1. カートリッジヒーターの代表的な固定方法
カートリッジヒーターの固定方法は、主に「被加熱物(金型など)の穴に挿入して固定する」か、「ヒーター自体に取付金具を設けて固定する」かの2つに大別されます。
① 差し込み(ストレート)固定
最もシンプルで一般的な方法です。被加熱物にヒーターの径に合わせた穴をあけ、そこにヒーターを差し込みます。
特徴: 特殊な金具が不要なためコストを抑えられます。
固定のコツ: 完全にフリーな状態だと振動や配線の引っ張りで抜けてしまうため、ヒーターの末端(リード線側)をプレートなどで軽く押さえる「抜け止め」を設置するのが一般的です。
② ねじ込み固定(プラグ付き)
ヒーターのフランジ部分や根元に、ネジ(PFネジやPTネジなど)が切られたプラグが溶接されているタイプです。

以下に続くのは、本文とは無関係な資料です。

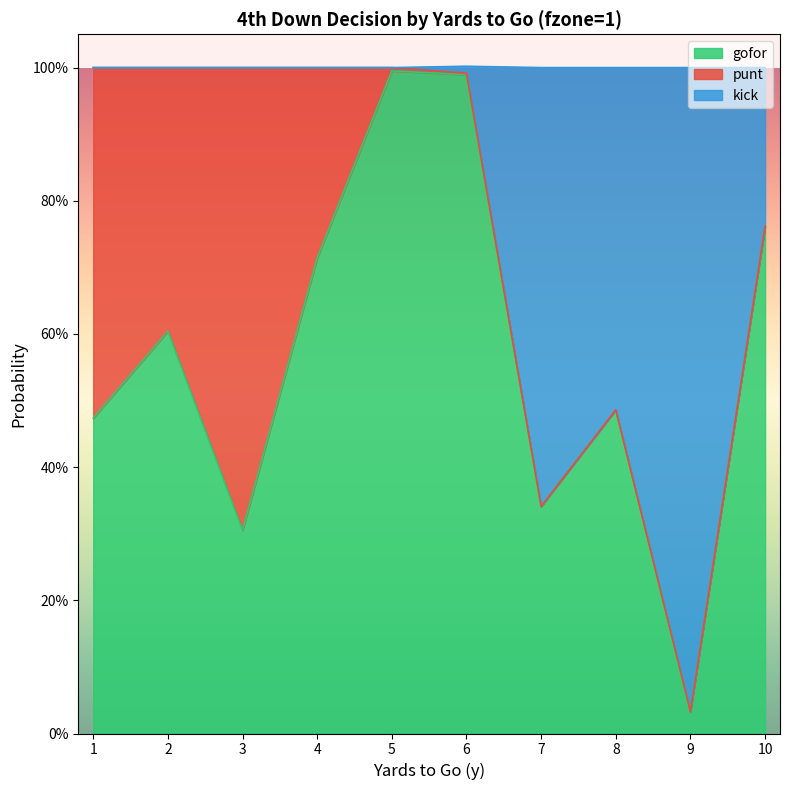

How many interior local valleys does the gofor series have?

3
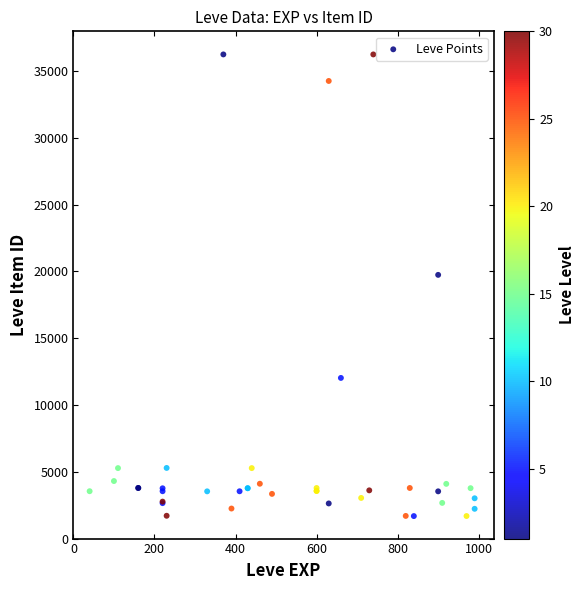

What Y value in the scatter plot is closest to 18967?

19744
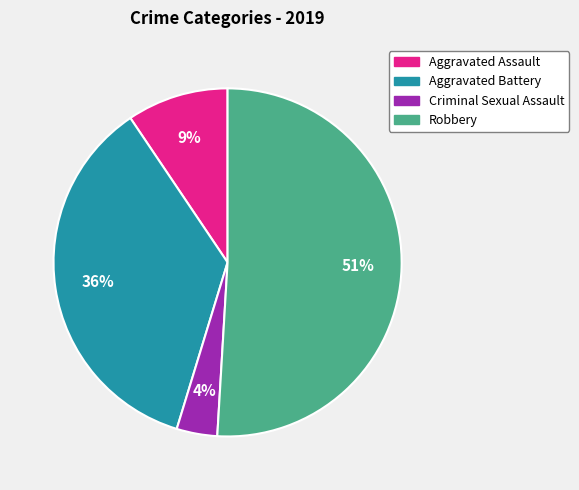

What is the majority slice?

Robbery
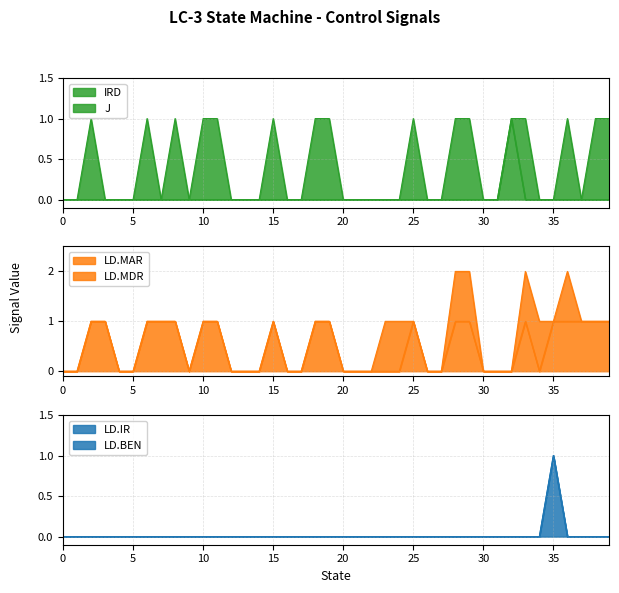

True or false: LD.IR and IRD cross at least once.

False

特徴: 被加熱側のネジ穴にしっかりと締め付けるため、密閉性が高まります。
用途: 液体加熱や、気体の漏れを防ぎたい雰囲気加熱、または振動が激しい機械への取り付けに最適です。
③ フランジ固定
ヒーターに円形や角型のフランジ(つば)が取り付けられており、それをボルトで被加熱物に固定する方法です。
特徴: 最も強固に固定できるため、大型のヒーターや、絶対に位置ズレを起こしたくない精密な加熱プロセスに向いています。
用途: 抜き差しが頻繁な場所や、高熱による変形を防ぎたい場合。
2. トラブルを防ぐための取付・固定の注意点
■ 熱膨張を考慮する
金属は熱を加えると膨張します。ヒーターを穴に挿入して使用する場合、加熱時はヒーターも金型も膨張するため、冷えている時よりも強固に密着します。逆に言えば、「冷めないと抜けない」状態になります。交換時のメンテナンス性を考慮し、必要に応じて「焼き付き防止剤(耐熱潤滑剤)」をヒーター表面に薄く塗布して挿入することをおすすめします。
■ リード線(配線部)の固定と保護
ヒーター本体がしっかり固定されていても、リード線がフリーになっていると、機械の振動や可動部との干渉で根元から断線するリスクが高まります。
リード線はクランプやタイラップで機械のフレームに固定し、根元にストレスがかからないようにしてください。
可動部に配線する場合は、フレキシブルチューブなどで保護されたヒーターを選定しましょう。
■ 発熱部を完全に埋設する
カートリッジヒーターには、発熱する部分(発熱部)と発熱しない部分(非熱部)があります。発熱部が空気中に露出した状態で固定されると、その部分だけが異常過熱して焼き切れてしまいます。 必ず発熱部全体が金型などの被加熱物の中にすっぽり収まる位置で固定してください。